- About this task
Using the records below, write out again exactly the lines that begin at the line containing "our avoir comparé" and end at the line containing "Taubira sur sa", and no other lines.

- Data for this exercise
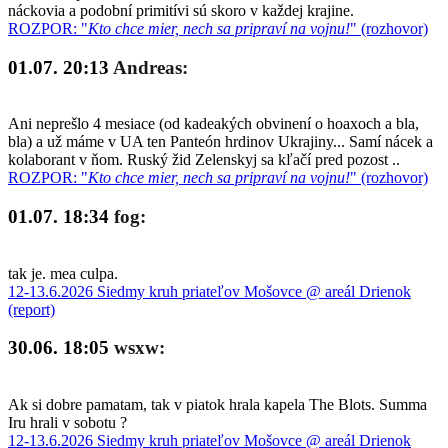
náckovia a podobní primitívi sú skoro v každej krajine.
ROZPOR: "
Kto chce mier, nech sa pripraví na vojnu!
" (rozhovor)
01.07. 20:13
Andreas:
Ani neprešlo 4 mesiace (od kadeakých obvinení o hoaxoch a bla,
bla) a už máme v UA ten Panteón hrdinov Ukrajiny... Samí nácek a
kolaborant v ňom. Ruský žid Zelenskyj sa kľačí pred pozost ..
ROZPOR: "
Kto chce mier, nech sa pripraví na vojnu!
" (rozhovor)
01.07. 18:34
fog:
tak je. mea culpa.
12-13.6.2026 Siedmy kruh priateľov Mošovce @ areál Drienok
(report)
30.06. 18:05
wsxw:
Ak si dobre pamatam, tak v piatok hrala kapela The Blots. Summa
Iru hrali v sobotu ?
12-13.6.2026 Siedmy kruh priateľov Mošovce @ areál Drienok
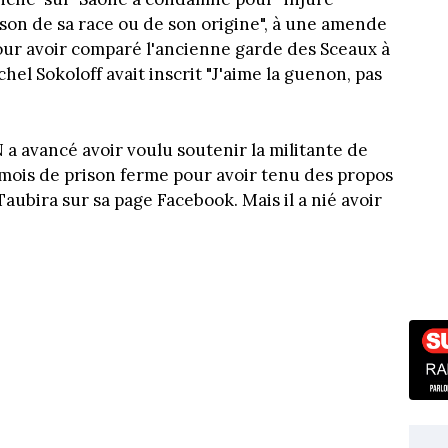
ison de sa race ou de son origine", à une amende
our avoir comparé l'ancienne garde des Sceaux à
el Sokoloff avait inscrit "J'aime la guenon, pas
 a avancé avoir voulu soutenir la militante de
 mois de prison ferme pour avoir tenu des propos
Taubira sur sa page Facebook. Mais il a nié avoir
==
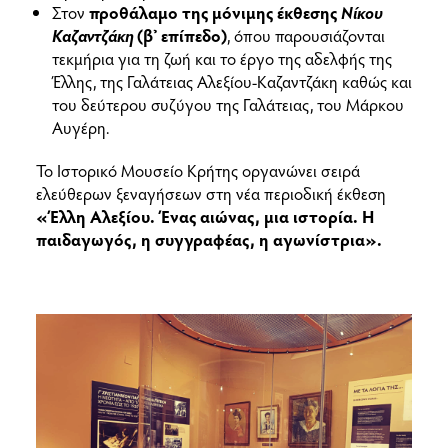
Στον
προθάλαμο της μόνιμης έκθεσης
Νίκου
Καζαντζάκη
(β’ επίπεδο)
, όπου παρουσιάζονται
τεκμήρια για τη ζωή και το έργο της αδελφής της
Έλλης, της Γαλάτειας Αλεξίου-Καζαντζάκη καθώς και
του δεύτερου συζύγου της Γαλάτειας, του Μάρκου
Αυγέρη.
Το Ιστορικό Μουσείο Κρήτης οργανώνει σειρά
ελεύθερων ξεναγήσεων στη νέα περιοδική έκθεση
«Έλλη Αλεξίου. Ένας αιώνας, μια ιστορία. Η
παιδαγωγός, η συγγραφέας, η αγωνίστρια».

- Output below
our avoir comparé l'ancienne garde des Sceaux à
el Sokoloff avait inscrit "J'aime la guenon, pas
 a avancé avoir voulu soutenir la militante de
 mois de prison ferme pour avoir tenu des propos
Taubira sur sa page Facebook. Mais il a nié avoir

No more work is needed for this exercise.